> **YOUR TASK**: Could you count the lines in the data that contain "hand"? Reply with the number only.
GIVEN RECORDS Start Marker
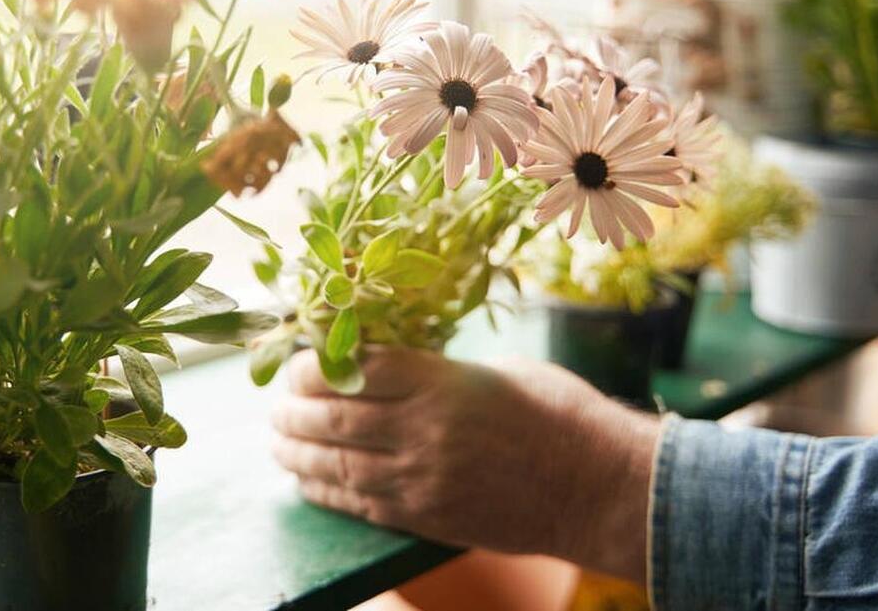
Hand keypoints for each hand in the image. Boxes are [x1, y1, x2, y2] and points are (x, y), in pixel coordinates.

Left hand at [271, 347, 659, 582]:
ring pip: (336, 463)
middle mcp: (423, 429)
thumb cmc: (561, 416)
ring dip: (296, 451)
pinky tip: (304, 480)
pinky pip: (359, 504)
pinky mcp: (427, 516)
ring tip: (276, 441)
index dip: (315, 364)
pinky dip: (323, 490)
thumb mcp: (501, 371)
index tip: (299, 361)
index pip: (355, 367)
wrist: (601, 489)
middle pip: (334, 416)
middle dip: (294, 409)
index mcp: (442, 381)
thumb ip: (442, 370)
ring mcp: (422, 478)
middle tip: (276, 405)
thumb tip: (395, 365)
GIVEN RECORDS End Marker
> **ANSWER SECTION**: 2